Hitzewellen sind längst keine harmlosen Sommerphänomene mehr, sondern eine tödliche Gefahr. Mit steigenden Temperaturen wachsen die Herausforderungen: Städte kämpfen gegen Wärmeinseln, Kommunen entwickeln Aktionspläne. Doch wie viel Grün und Vorsorge reicht aus, um Leben zu schützen?
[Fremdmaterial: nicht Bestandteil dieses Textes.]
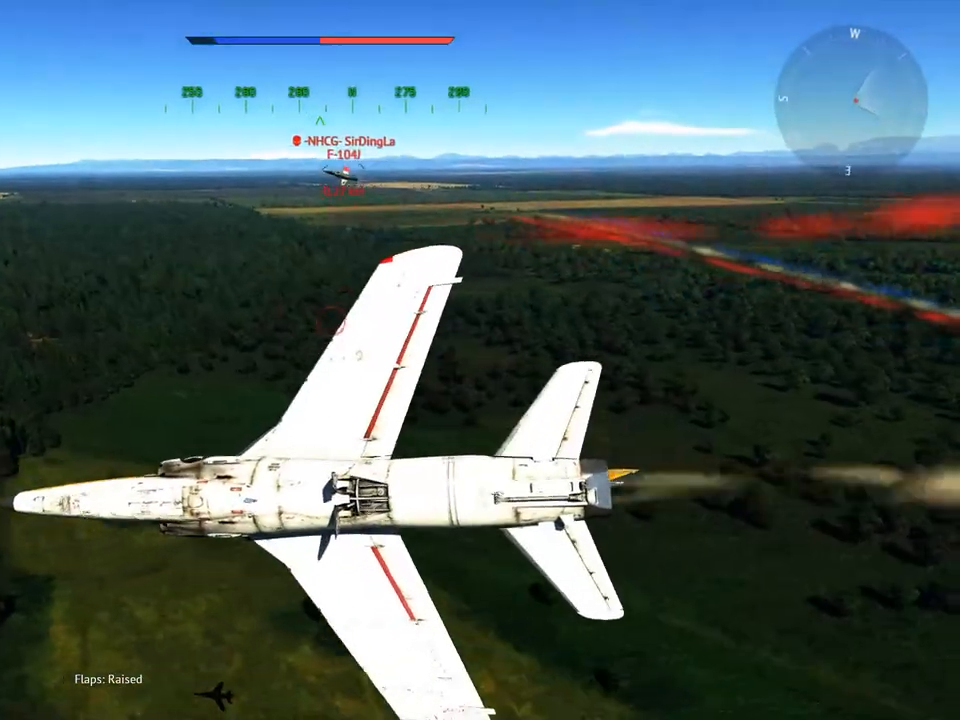
{"keys": ["a", "v", "w"], "mouse": [], "mouse_move": "down-right", "events": [[300, "a", "down"]]}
Das Wort „Hitzewelle“ hatte einmal einen guten Klang: In der Schule gab es hitzefrei, auf der Arbeit gab es kostenlos Getränke, Familien fuhren am Wochenende in den Schrebergarten oder an den See. Inzwischen muss vor „Hitzewellen“ gewarnt werden. Es gibt „Hitzeknigges“ und Hitzeaktionspläne. Für Schulen wird die Ausrüstung mit Klimaanlagen gefordert und für Krankenhäuser auch. Der Grund für den Wandel liegt am Klima. In Deutschland erhöhte sich in den letzten 150 Jahren die Temperatur um knapp 2 Grad. Dieser über Jahrzehnte gemittelte Wert täuscht aber: Im Jahr 2023 war es laut Deutschem Wetterdienst bereits um 2,4 Grad wärmer als in der Vergleichsperiode 1961 bis 1990. Und auch dieser Wert täuscht: Denn in Städten speichern Häuser, Straßen und Autos zusätzlich Wärme und bilden sogenannte „Wärmeinseln“. Diese sind nochmals um einen Grad wärmer - besser gesagt: heißer.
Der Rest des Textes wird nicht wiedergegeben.